I've been trying out Linux desktops from 1998 on. At first it was on really underpowered hardware, which didn't help. And it required an expert to install -- there were tons of questions you had to answer. SuSE got close with 9.0 or 10.0; once up it was fine but installation still had problems. My first seamless install came with Kubuntu 7; no expert knowledge required, it identified the hardware and came up and ran.
Will Linux displace Windows? I think not, for reasons other posters have given. Not to mention there is one (series of) Windows and a wide variety of Linux distros, though it seems that the Ubuntu family (including Mint) is becoming the dominant Linux desktop system.

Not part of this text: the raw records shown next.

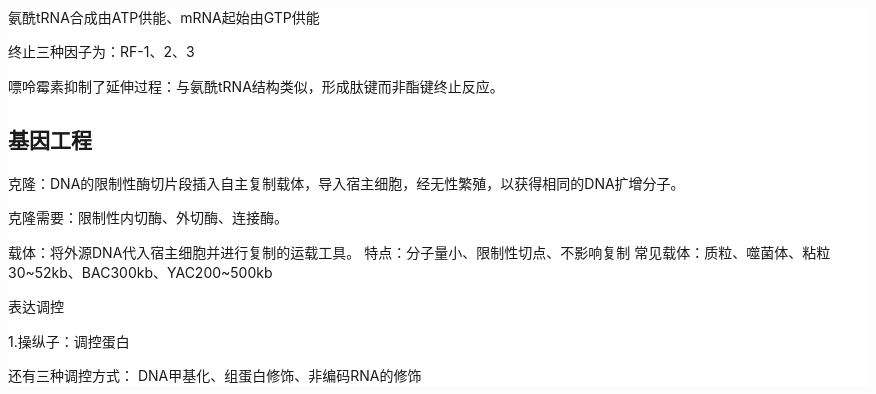 氨酰tRNA合成由ATP供能、mRNA起始由GTP供能

终止三种因子为：RF-1、2、3

嘌呤霉素抑制了延伸过程：与氨酰tRNA结构类似，形成肽键而非酯键终止反应。

## 基因工程

克隆：DNA的限制性酶切片段插入自主复制载体，导入宿主细胞，经无性繁殖，以获得相同的DNA扩增分子。

克隆需要：限制性内切酶、外切酶、连接酶。

载体：将外源DNA代入宿主细胞并进行复制的运载工具。
特点：分子量小、限制性切点、不影响复制
常见载体：质粒、噬菌体、粘粒30~52kb、BAC300kb、YAC200~500kb

表达调控

1.操纵子：调控蛋白

还有三种调控方式：
DNA甲基化、组蛋白修饰、非编码RNA的修饰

But something else I've seen in the corporate world is a gradual encroachment by Apple. Eight years ago all the laptops in my technical committees' meetings were Windows. But the number of Apples has been increasing, to maybe 10% of the machines today. (One Linux laptop for at least six years now and no, it's not mine.)
Granted, folks like me will almost always use the command line tools, (because of the power, flexibility and speed you get with them), but they aren't required these days. The great thing is that you have both options available to you if you want them. I'm just glad we have choice of what we want to use in general. If you're happy with MS-windows and the virus scanners, anti-spyware tools, and the abortion that is the windows registry, that go with it, that's great! More power to you, and I wish you well with it. If you prefer OSX, that's great too. Us Unix folk could learn a little about usability from Apple. The fact that we have options is a good thing and just goes to show that it takes lots of different type of folks to make a world.
I agree with the basics of what you are saying (Unix is not really user friendly, but is really programmer-friendly), but the example of tar is not demonstrative because Aunt Tillie won’t be using tar.
She’ll be using whatever the GUI version is that comes packaged in Gnome/Java Desktop (gnome)/KDE/etc. Even in the UI impoverished world of Unix, there are plenty of UI apps to handle compressed files of many kinds.